How to optimize the ratio of combustion air for the secondary combustion of volatile matter in the calcining furnace to achieve self-heating balance?

In a can-type calciner, optimizing the air ratio for the secondary combustion of volatile matter to achieve self-heat balance requires comprehensive adjustments from five aspects: precise calculation of air volume, stratified air distribution control, adjustment of excess air coefficient, management of negative pressure inside the furnace, and application of automation control. The specifics are as follows:

I. Precise Calculation of Air Volume

• Volatile Matter Combustion Requirements: Calculate the precise amount of air required for the complete combustion of volatile matter based on its content and calorific value in the raw material. Volatile matter, primarily composed of hydrocarbons, requires sufficient oxygen for its combustion reactions.
• Carbon Burnout Requirements: Consider the burnout process of fixed carbon in the raw material and calculate the amount of air required for its combustion. The combustion of fixed carbon is one of the important heat sources in the calcination process.
• Sulfur Combustion Requirements: If the raw material contains sulfur, calculate the amount of air required for its combustion. Sulfur combustion produces gases such as sulfur dioxide, and ensuring complete combustion is essential to reduce pollutant emissions.
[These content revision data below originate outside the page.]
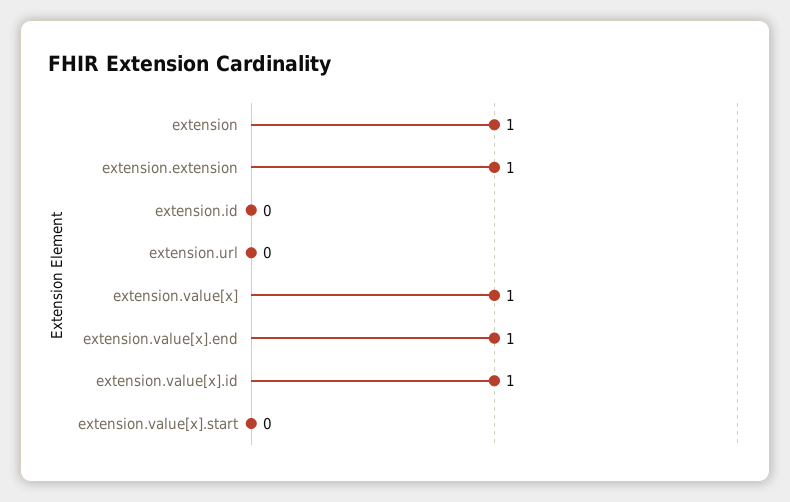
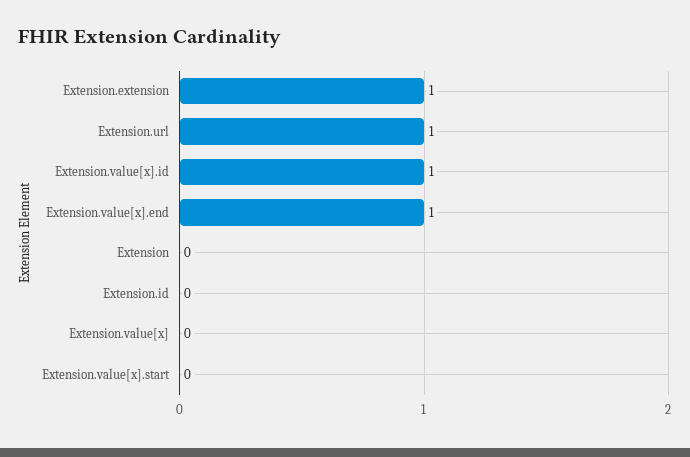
extension: 1 -> 0
extension.url: 0 -> 1
extension.value[x]: 1 -> 0

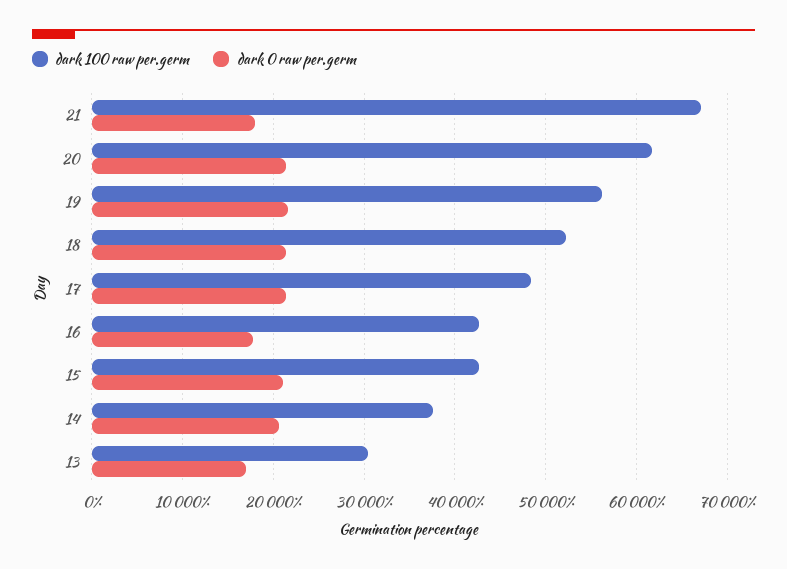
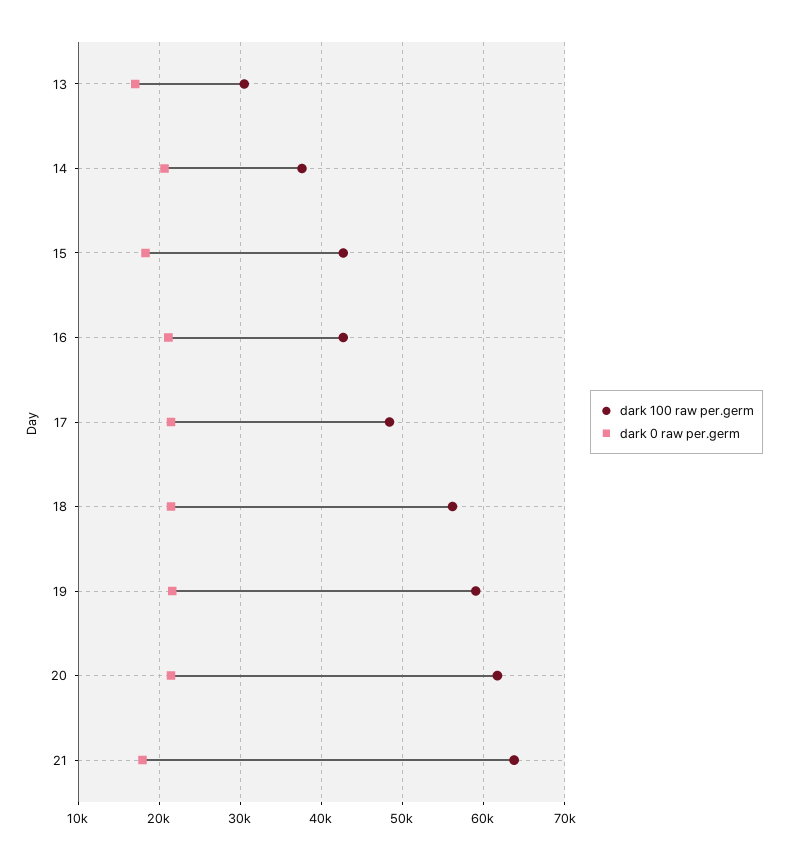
dark 100 raw per.germ, 21: 67000 -> 64000
dark 100 raw per.germ, 19: 56000 -> 59000
dark 100 raw per.germ, 18: 52000 -> 56000
dark 0 raw per.germ, 16: 18000 -> 21000
dark 0 raw per.germ, 15: 21000 -> 18000

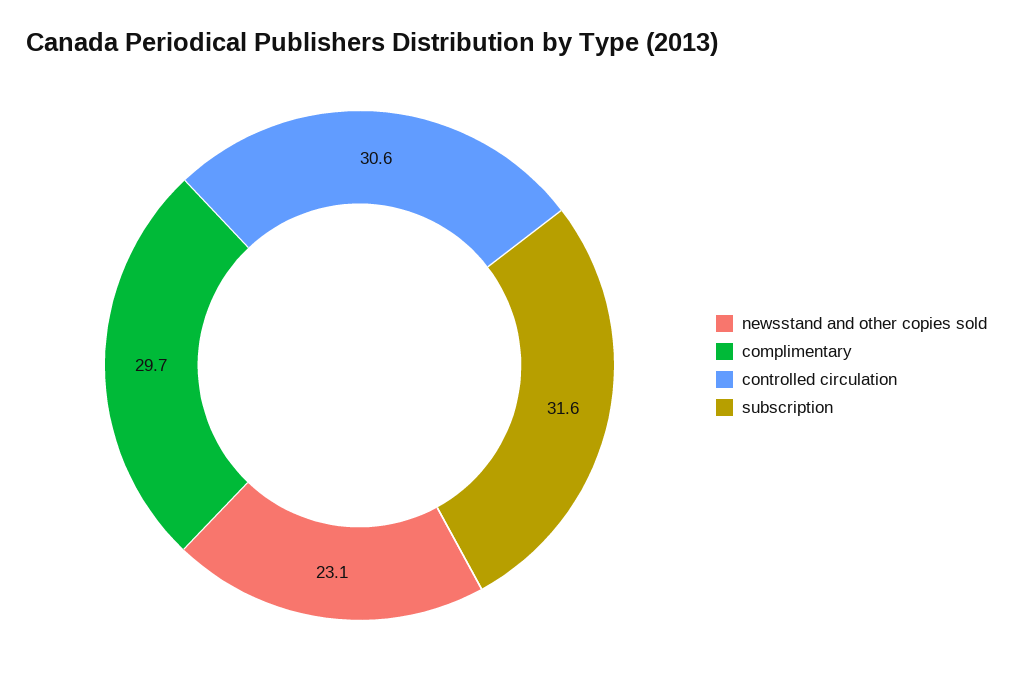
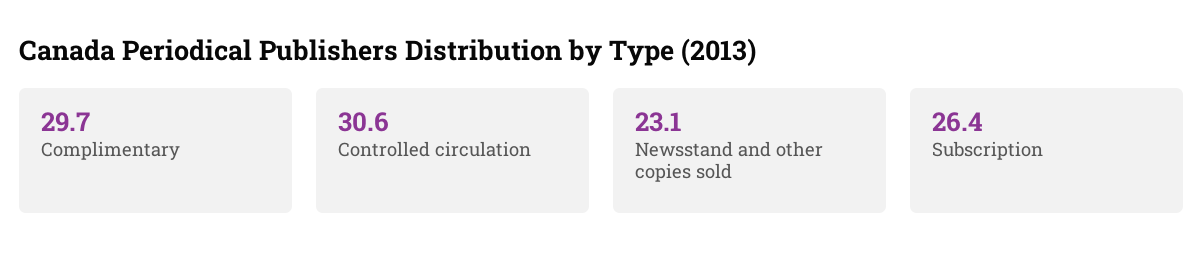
subscription: 31.6 -> 26.4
II. Stratified Air Distribution Control

• Fire Lane Stratification Design: Can-type calciners typically have multiple fire lanes, with different temperature distributions and combustion requirements in each lane. Therefore, independent air ratio control is necessary for each fire lane based on its temperature distribution curve.
• Preheated Air Utilization: Preheat cold air through preheated air ducts at the furnace bottom or side walls before introducing it into the fire lanes. Preheated air can enhance combustion efficiency and reduce heat loss.
• Volatile Matter Draw Plate Adjustment: Install draw plates between the volatile matter collection channels and fire lanes. Adjust the opening of the draw plates to control the flow rate and combustion position of volatile matter, thereby optimizing the air ratio.
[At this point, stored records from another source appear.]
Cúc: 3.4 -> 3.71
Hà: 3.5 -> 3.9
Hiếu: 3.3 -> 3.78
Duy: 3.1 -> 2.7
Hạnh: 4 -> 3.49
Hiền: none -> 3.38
III. Adjustment of Excess Air Coefficient

• Oxidizing Atmosphere in the Preheating Zone: In the preheating zone, introduce a small amount of primary air to create an oxidizing atmosphere with an excess air coefficient greater than 1. This facilitates the complete combustion of volatile matter and raises the furnace temperature.
• Reducing Atmosphere in the Calcination Zone: In the calcination zone, control the introduction of secondary air to create a reducing atmosphere with an excess air coefficient less than 1. This helps reduce the oxidation burnout of materials and improves the quality of calcined coke.
• Tertiary Air Supplementary Combustion: Introduce an appropriate amount of tertiary air near the end of the kiln to ensure the complete combustion of volatile matter escaping from the preheating zone. This helps raise the overall furnace temperature and extend the length of the calcination zone.
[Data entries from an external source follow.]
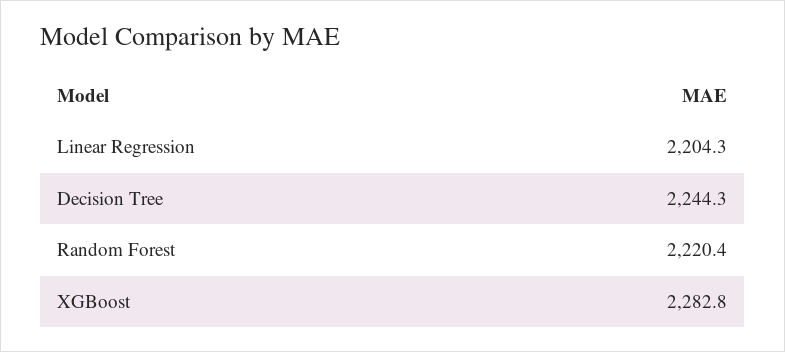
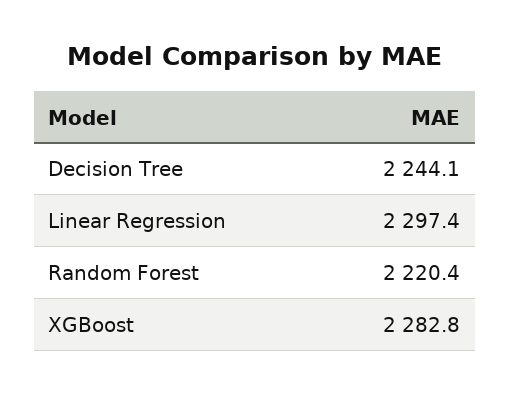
Linear Regression: 2204.3 -> 2297.4
Decision Tree: 2244.3 -> 2244.1

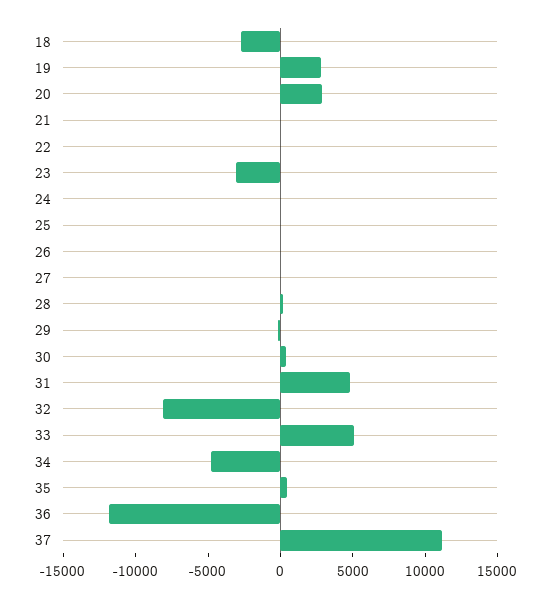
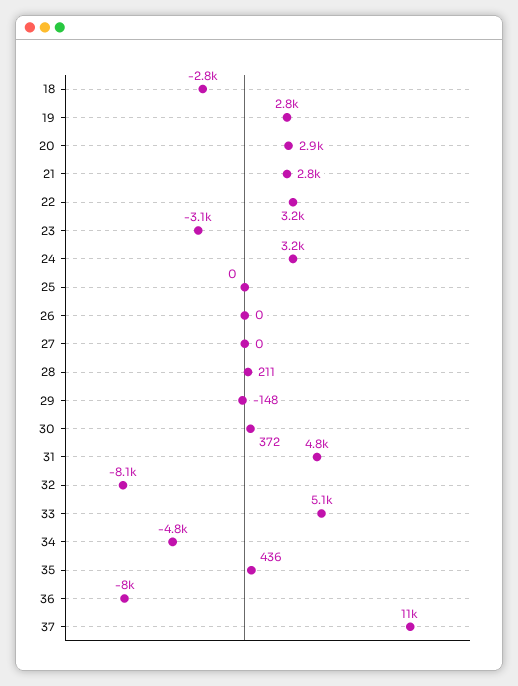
21: 0 -> 2800
22: 0 -> 3200
24: 0 -> 3200
36: -12000 -> -8000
IV. Management of Negative Pressure Inside the Furnace

• Negative Pressure Regime Adjustment: Shift from past negative pressure operations to small negative pressure operations, adjusting the negative pressure in the calciner flue to 80–95 Pa. This helps reduce the intake of cold air and minimize heat loss.
• Negative Pressure Balance Control: Improve the balance of negative pressure through a dual-control approach involving branch and main ducts. Reduce the negative pressure differential between branch and main ducts from 50 Pa to 20 Pa to ensure stable negative pressure in each fire lane.
• Negative Pressure and Temperature Coordinated Adjustment: Coordinate the adjustment of negative pressure and air volume based on the temperature distribution inside the furnace. Increase negative pressure appropriately in high-temperature areas to promote heat dissipation; reduce negative pressure in low-temperature areas to minimize heat loss.

V. Application of Automation Control

• Temperature and Pressure Automatic Regulation System: Promote the application of temperature and pressure automatic regulation systems to automatically adjust temperature and pressure based on a reasonable fire lane temperature distribution curve. This helps maintain stable furnace conditions and improve thermal efficiency.
• Numerical Simulation Optimization: Utilize numerical simulation tools to analyze the thermal and flow fields inside the furnace and perform precise design of the furnace structure based on the distribution characteristics of temperature and negative pressure. Optimize the structures of air ducts and volatile matter channels to enhance the combustion efficiency of volatile matter.
• Online Monitoring and Data Analysis: Install online monitoring equipment to continuously monitor parameters such as temperature, pressure, and air volume inside the furnace. Analyze the monitored data to promptly adjust the air ratio and negative pressure regime, achieving optimized control of self-heat balance.